Citation Numbers: 284 A.D.2d 37, 729 N.Y.S.2d 478, 2001 N.Y. App. Div. LEXIS 7823
Judges: Lerner, Mazzarelli
Filed Date: 8/2/2001
Status: Precedential
Modified Date: 11/1/2024
(dissenting). I would affirm the order appealed on the ground that the court properly declined to issue a charge on apportionment. I would hold that this personal injury claim falls under the exception set forth in CPLR 1602 (5) for actions requiring proof of intent, notwithstanding the fact that the identified assailant was not sued herein. As Justice Saxe states in Chianese v Meier (285 AD2d 315, 322 [decided herewith]) a premises security case, “to establish that the landlord’s negligence was a proximate cause of the assault, the plaintiff must prove the fact of the assault, an intentional act.
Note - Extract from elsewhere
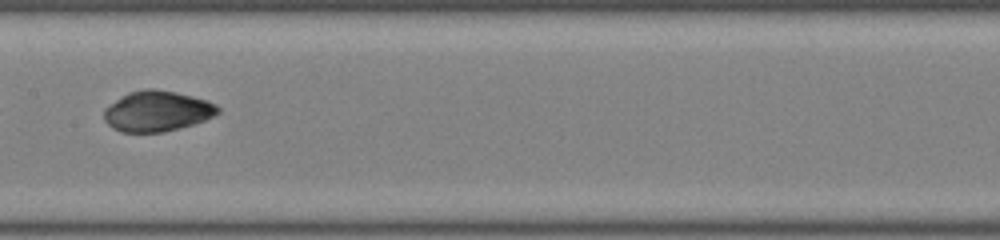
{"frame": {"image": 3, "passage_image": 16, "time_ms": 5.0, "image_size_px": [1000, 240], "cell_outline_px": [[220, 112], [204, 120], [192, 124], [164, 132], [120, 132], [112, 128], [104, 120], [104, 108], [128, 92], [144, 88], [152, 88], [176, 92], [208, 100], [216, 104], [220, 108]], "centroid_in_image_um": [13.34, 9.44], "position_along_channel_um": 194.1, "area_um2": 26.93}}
Accordingly, such actions are best viewed as falling within the category of ‘actions requiring proof of intent,’ and, as a result, within the exception of [CPLR 1602 (5)].” Here, establishing that defendant’s negligence was a proximate cause of plaintiff’s injuries requires that plaintiff prove the intentional act of assault. Thus, application in this case of the exception in CPLR 1602 (5) would eliminate the anomaly recognized by the majority between the recovery afforded a plaintiff in cases where the assailants are identified and those where they are not. The majority’s determination illustrates the inequity expressed by Justice Ellerin in her dissent in Roseboro v New York City Tr. Auth. (286 AD2d 222, 227 [decided herewith]) of allowing “a blameless victim, who cooperates in the vigorous prosecution of a criminal action where the perpetrator is apprehended [to be] penalized by reduction of just compensation for the injuries suffered.”
Williams, J. P., Andrias and Friedman, JJ., concur with Lerner, J.; Mazzarelli, J., dissents in a separate opinion.